Инспектор подумал немного.
— К сожалению, все отдельные палаты заняты. Только те свободные места на нижнем этаже.
— Какое из них получше?
— В угловой палате.
— Это там, господин директор, где вчера умерла молодая женщина, — вмешался в разговор помощник, врач-психиатр. — Я докладывал вам.
— Хорошо, — сказал директор. — Мне дали знать, что сегодня поступит новая пациентка. Она считает себя графиней, и, как мне сообщили, с первого взгляда ее никак нельзя принять за умалишенную. Сколько больных в угловой палате? — обратился он к инспектору.
— Трое, господин директор. Новенькая будет четвертой.
— Кто там сиделка?
— Дора Вальдбергер.
— Хорошо. Скажите ей, что у нее будет новая больная, за которой следует присматривать с особым вниманием. Это пишет мне доктор Феттер.

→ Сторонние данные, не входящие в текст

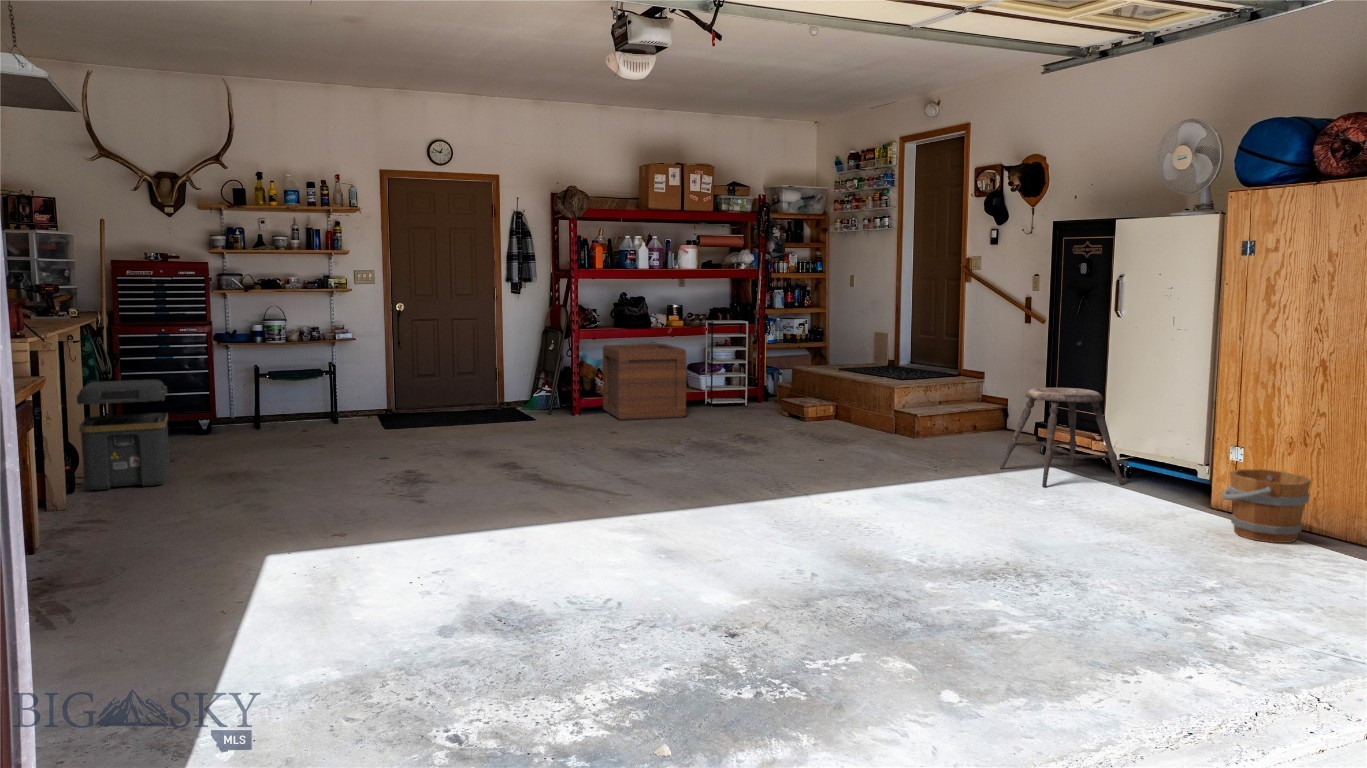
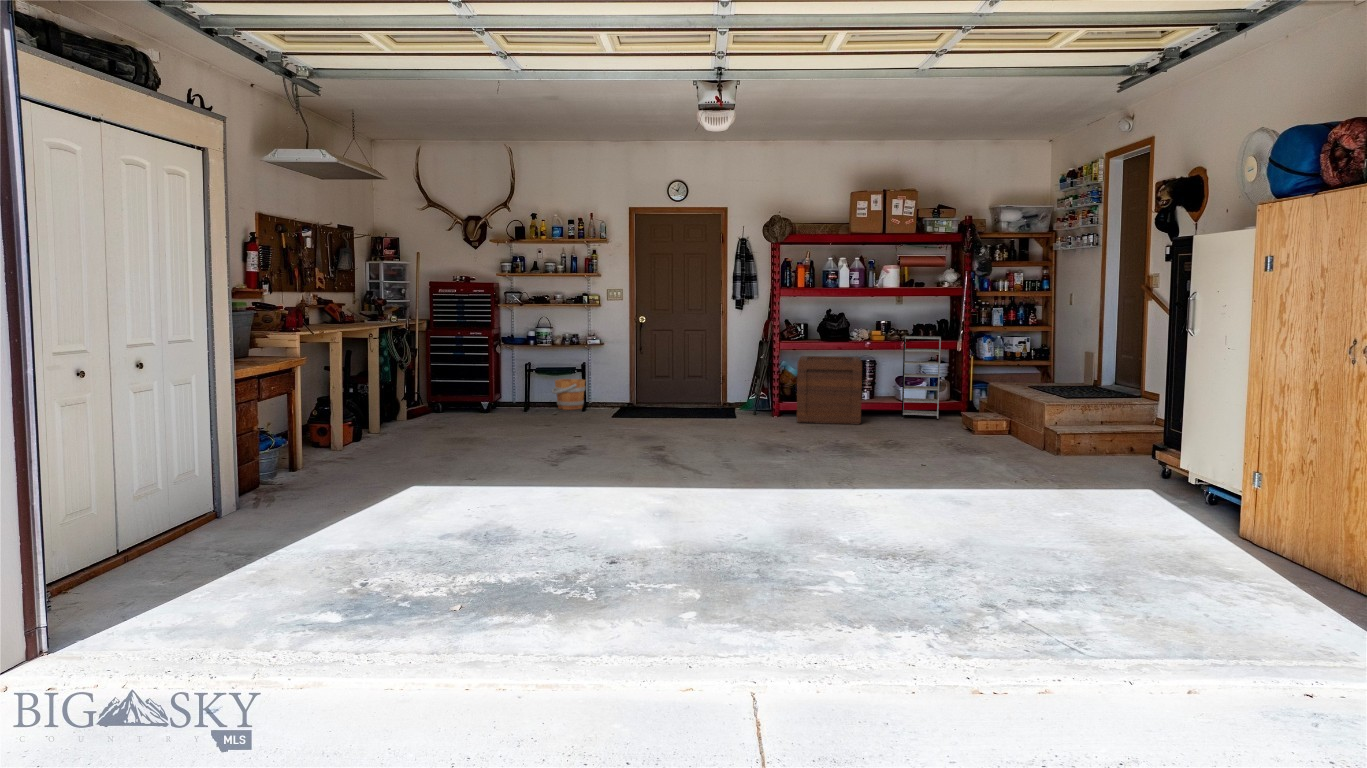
toolbox: present [77,380,170,490] -> none [362,366,425,440]
stool: present [1000,388,1124,487] -> none [1080,408,1188,514]
bucket: present [1222,469,1311,543] -> present [552,379,585,410]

— Будет исполнено, господин директор, — заверил инспектор.
В то время как в кабинете директора больницы для умалишенных происходил этот разговор, из Варбурга к больнице двигалась карета, запряженная парой лошадей. На козлах сидел кучер, а в карете — двое: Лили и доктор Гаген, которому доверили проводить молодую девушку в это печальное заведение и передать, как говорится, с рук на руки директору.
Карета неспеша катилась по тихой дороге.
Вот вдали на пригорке показалось каменное здание, окруженное высокой стеной.
Привратник отпер ворота. Карета въехала во двор. Ее тут же окружили несколько женщин и принялись недружелюбно разглядывать приезжих. Лишь одна из них приветливо кивнула. Это были тихопомешанные, выпущенные на прогулку. Тем не менее даже их вид испугал Лили, и она невольно схватила Гагена за руку.